▶ Dataset records
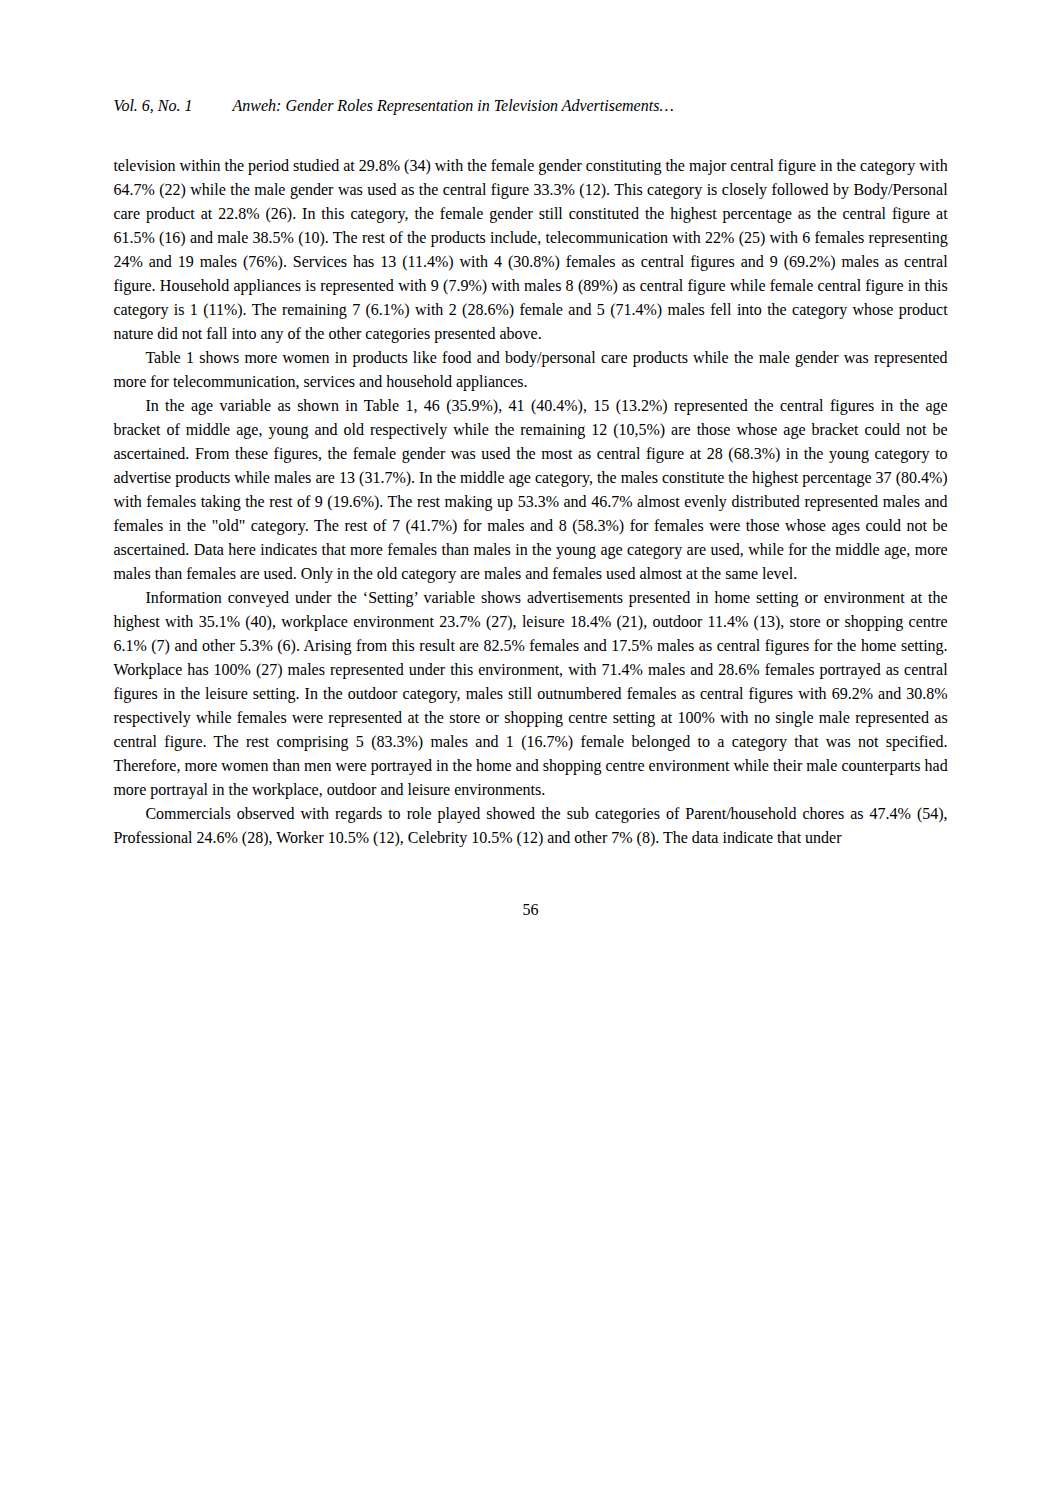Vol. 6, No. 1 Anweh: Gender Roles Representation in Television Advertisements…
television within the period studied at 29.8% (34) with the female gender constituting the major central figure in the category with 64.7% (22) while the male gender was used as the central figure 33.3% (12). This category is closely followed by Body/Personal care product at 22.8% (26). In this category, the female gender still constituted the highest percentage as the central figure at 61.5% (16) and male 38.5% (10). The rest of the products include, telecommunication with 22% (25) with 6 females representing 24% and 19 males (76%). Services has 13 (11.4%) with 4 (30.8%) females as central figures and 9 (69.2%) males as central figure. Household appliances is represented with 9 (7.9%) with males 8 (89%) as central figure while female central figure in this category is 1 (11%). The remaining 7 (6.1%) with 2 (28.6%) female and 5 (71.4%) males fell into the category whose product nature did not fall into any of the other categories presented above.
Table 1 shows more women in products like food and body/personal care products while the male gender was represented more for telecommunication, services and household appliances.
In the age variable as shown in Table 1, 46 (35.9%), 41 (40.4%), 15 (13.2%) represented the central figures in the age bracket of middle age, young and old respectively while the remaining 12 (10,5%) are those whose age bracket could not be ascertained. From these figures, the female gender was used the most as central figure at 28 (68.3%) in the young category to advertise products while males are 13 (31.7%). In the middle age category, the males constitute the highest percentage 37 (80.4%) with females taking the rest of 9 (19.6%). The rest making up 53.3% and 46.7% almost evenly distributed represented males and females in the "old" category. The rest of 7 (41.7%) for males and 8 (58.3%) for females were those whose ages could not be ascertained. Data here indicates that more females than males in the young age category are used, while for the middle age, more males than females are used. Only in the old category are males and females used almost at the same level.
Information conveyed under the ‘Setting’ variable shows advertisements presented in home setting or environment at the highest with 35.1% (40), workplace environment 23.7% (27), leisure 18.4% (21), outdoor 11.4% (13), store or shopping centre 6.1% (7) and other 5.3% (6). Arising from this result are 82.5% females and 17.5% males as central figures for the home setting. Workplace has 100% (27) males represented under this environment, with 71.4% males and 28.6% females portrayed as central figures in the leisure setting. In the outdoor category, males still outnumbered females as central figures with 69.2% and 30.8% respectively while females were represented at the store or shopping centre setting at 100% with no single male represented as central figure. The rest comprising 5 (83.3%) males and 1 (16.7%) female belonged to a category that was not specified. Therefore, more women than men were portrayed in the home and shopping centre environment while their male counterparts had more portrayal in the workplace, outdoor and leisure environments.
Commercials observed with regards to role played showed the sub categories of Parent/household chores as 47.4% (54), Professional 24.6% (28), Worker 10.5% (12), Celebrity 10.5% (12) and other 7% (8). The data indicate that under
56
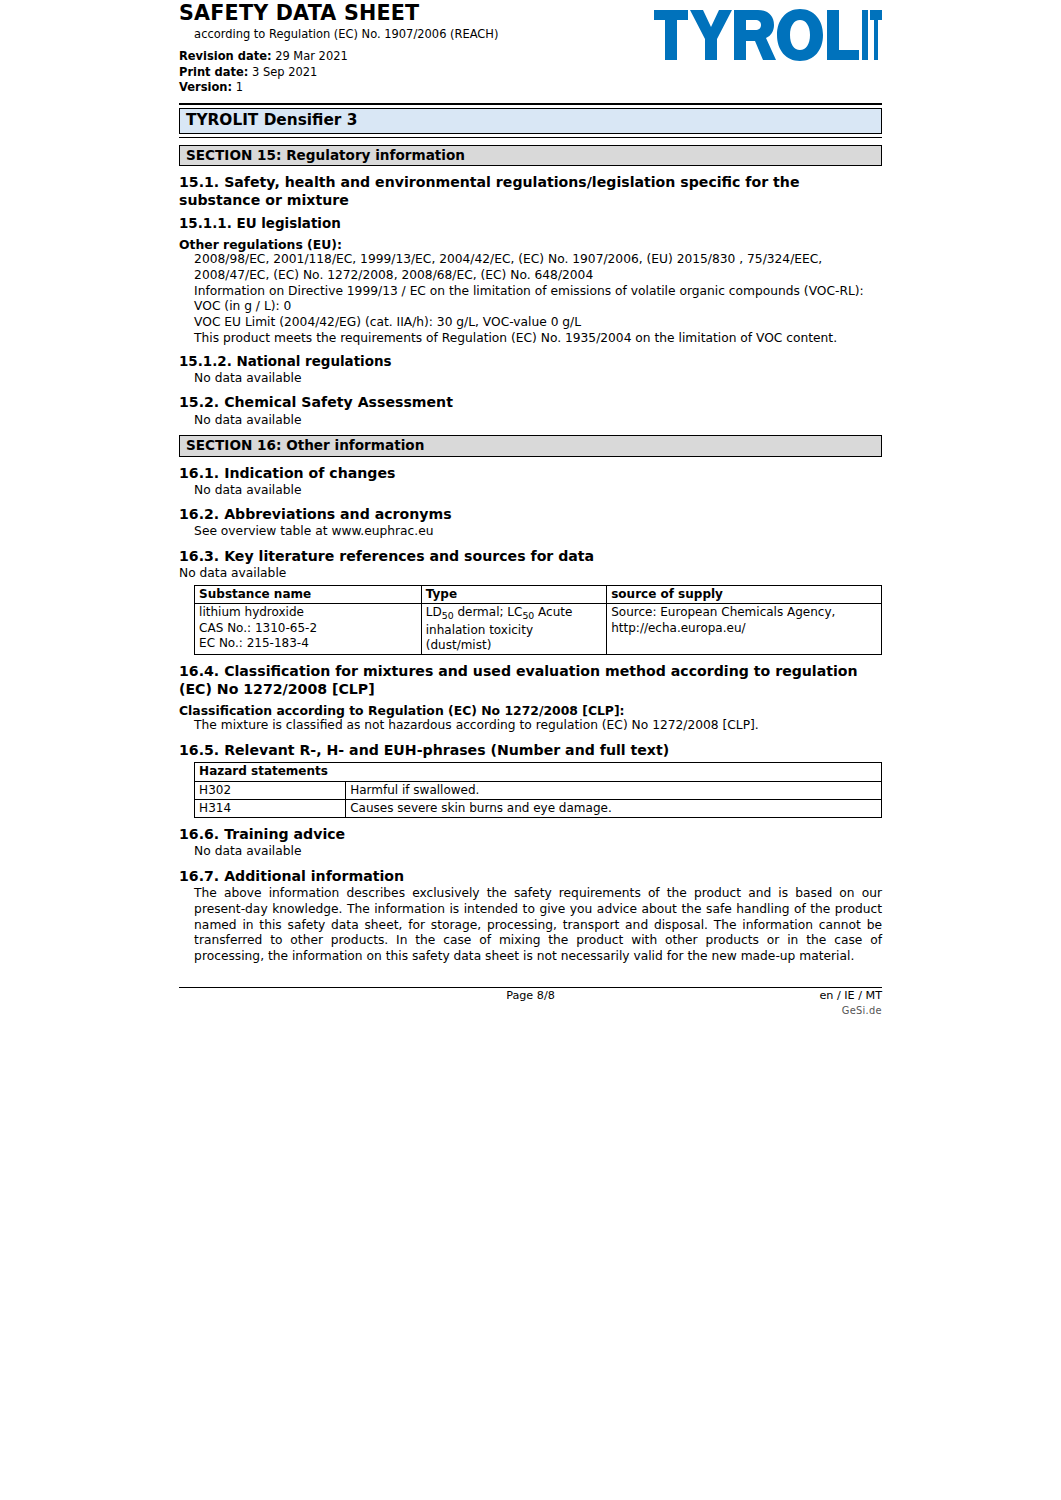SAFETY DATA SHEET
according to Regulation (EC) No. 1907/2006 (REACH)
Revision date: 29 Mar 2021
Print date: 3 Sep 2021
Version: 1
TYROLIT Densifier 3
SECTION 15: Regulatory information
15.1. Safety, health and environmental regulations/legislation specific for the substance or mixture
15.1.1. EU legislation
Other regulations (EU):
2008/98/EC, 2001/118/EC, 1999/13/EC, 2004/42/EC, (EC) No. 1907/2006, (EU) 2015/830 , 75/324/EEC,
2008/47/EC, (EC) No. 1272/2008, 2008/68/EC, (EC) No. 648/2004
Information on Directive 1999/13 / EC on the limitation of emissions of volatile organic compounds (VOC-RL): VOC (in g / L): 0
VOC EU Limit (2004/42/EG) (cat. IIA/h): 30 g/L, VOC-value 0 g/L
This product meets the requirements of Regulation (EC) No. 1935/2004 on the limitation of VOC content.
15.1.2. National regulations
No data available
15.2. Chemical Safety Assessment
No data available
SECTION 16: Other information
16.1. Indication of changes
No data available
16.2. Abbreviations and acronyms
See overview table at www.euphrac.eu
16.3. Key literature references and sources for data
No data available
| Substance name | Type | source of supply |
| --- | --- | --- |
| lithium hydroxide CAS No.: 1310-65-2 EC No.: 215-183-4 | LD 50 dermal; LC 50 Acute inhalation toxicity (dust/mist) | Source: European Chemicals Agency, http://echa.europa.eu/ |
16.4. Classification for mixtures and used evaluation method according to regulation (EC) No 1272/2008 [CLP]
Classification according to Regulation (EC) No 1272/2008 [CLP]:
The mixture is classified as not hazardous according to regulation (EC) No 1272/2008 [CLP].
16.5. Relevant R-, H- and EUH-phrases (Number and full text)
| Hazard statements |
| --- |
| H302 | Harmful if swallowed. |
| H314 | Causes severe skin burns and eye damage. |
16.6. Training advice
No data available
16.7. Additional information
The above information describes exclusively the safety requirements of the product and is based on our present-day knowledge. The information is intended to give you advice about the safe handling of the product named in this safety data sheet, for storage, processing, transport and disposal. The information cannot be transferred to other products. In the case of mixing the product with other products or in the case of processing, the information on this safety data sheet is not necessarily valid for the new made-up material.
Page 8/8
en / IE / MT
GeSi.de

▶ Exercise requirements
Where a picture appears in the data, omit it; restate the rest word for word.

▶ Result for this task
Vol. 6, No. 1 Anweh: Gender Roles Representation in Television Advertisements…
television within the period studied at 29.8% (34) with the female gender constituting the major central figure in the category with 64.7% (22) while the male gender was used as the central figure 33.3% (12). This category is closely followed by Body/Personal care product at 22.8% (26). In this category, the female gender still constituted the highest percentage as the central figure at 61.5% (16) and male 38.5% (10). The rest of the products include, telecommunication with 22% (25) with 6 females representing 24% and 19 males (76%). Services has 13 (11.4%) with 4 (30.8%) females as central figures and 9 (69.2%) males as central figure. Household appliances is represented with 9 (7.9%) with males 8 (89%) as central figure while female central figure in this category is 1 (11%). The remaining 7 (6.1%) with 2 (28.6%) female and 5 (71.4%) males fell into the category whose product nature did not fall into any of the other categories presented above.
Table 1 shows more women in products like food and body/personal care products while the male gender was represented more for telecommunication, services and household appliances.
In the age variable as shown in Table 1, 46 (35.9%), 41 (40.4%), 15 (13.2%) represented the central figures in the age bracket of middle age, young and old respectively while the remaining 12 (10,5%) are those whose age bracket could not be ascertained. From these figures, the female gender was used the most as central figure at 28 (68.3%) in the young category to advertise products while males are 13 (31.7%). In the middle age category, the males constitute the highest percentage 37 (80.4%) with females taking the rest of 9 (19.6%). The rest making up 53.3% and 46.7% almost evenly distributed represented males and females in the "old" category. The rest of 7 (41.7%) for males and 8 (58.3%) for females were those whose ages could not be ascertained. Data here indicates that more females than males in the young age category are used, while for the middle age, more males than females are used. Only in the old category are males and females used almost at the same level.
Information conveyed under the ‘Setting’ variable shows advertisements presented in home setting or environment at the highest with 35.1% (40), workplace environment 23.7% (27), leisure 18.4% (21), outdoor 11.4% (13), store or shopping centre 6.1% (7) and other 5.3% (6). Arising from this result are 82.5% females and 17.5% males as central figures for the home setting. Workplace has 100% (27) males represented under this environment, with 71.4% males and 28.6% females portrayed as central figures in the leisure setting. In the outdoor category, males still outnumbered females as central figures with 69.2% and 30.8% respectively while females were represented at the store or shopping centre setting at 100% with no single male represented as central figure. The rest comprising 5 (83.3%) males and 1 (16.7%) female belonged to a category that was not specified. Therefore, more women than men were portrayed in the home and shopping centre environment while their male counterparts had more portrayal in the workplace, outdoor and leisure environments.
Commercials observed with regards to role played showed the sub categories of Parent/household chores as 47.4% (54), Professional 24.6% (28), Worker 10.5% (12), Celebrity 10.5% (12) and other 7% (8). The data indicate that under
56
SAFETY DATA SHEET
according to Regulation (EC) No. 1907/2006 (REACH)
Revision date: 29 Mar 2021
Print date: 3 Sep 2021
Version: 1
TYROLIT Densifier 3
SECTION 15: Regulatory information
15.1. Safety, health and environmental regulations/legislation specific for the substance or mixture
15.1.1. EU legislation
Other regulations (EU):
2008/98/EC, 2001/118/EC, 1999/13/EC, 2004/42/EC, (EC) No. 1907/2006, (EU) 2015/830 , 75/324/EEC,
2008/47/EC, (EC) No. 1272/2008, 2008/68/EC, (EC) No. 648/2004
Information on Directive 1999/13 / EC on the limitation of emissions of volatile organic compounds (VOC-RL): VOC (in g / L): 0
VOC EU Limit (2004/42/EG) (cat. IIA/h): 30 g/L, VOC-value 0 g/L
This product meets the requirements of Regulation (EC) No. 1935/2004 on the limitation of VOC content.
15.1.2. National regulations
No data available
15.2. Chemical Safety Assessment
No data available
SECTION 16: Other information
16.1. Indication of changes
No data available
16.2. Abbreviations and acronyms
See overview table at www.euphrac.eu
16.3. Key literature references and sources for data
No data available
| Substance name | Type | source of supply |
| --- | --- | --- |
| lithium hydroxide CAS No.: 1310-65-2 EC No.: 215-183-4 | LD 50 dermal; LC 50 Acute inhalation toxicity (dust/mist) | Source: European Chemicals Agency, http://echa.europa.eu/ |
16.4. Classification for mixtures and used evaluation method according to regulation (EC) No 1272/2008 [CLP]
Classification according to Regulation (EC) No 1272/2008 [CLP]:
The mixture is classified as not hazardous according to regulation (EC) No 1272/2008 [CLP].
16.5. Relevant R-, H- and EUH-phrases (Number and full text)
| Hazard statements |
| --- |
| H302 | Harmful if swallowed. |
| H314 | Causes severe skin burns and eye damage. |
16.6. Training advice
No data available
16.7. Additional information
The above information describes exclusively the safety requirements of the product and is based on our present-day knowledge. The information is intended to give you advice about the safe handling of the product named in this safety data sheet, for storage, processing, transport and disposal. The information cannot be transferred to other products. In the case of mixing the product with other products or in the case of processing, the information on this safety data sheet is not necessarily valid for the new made-up material.
Page 8/8
en / IE / MT
GeSi.de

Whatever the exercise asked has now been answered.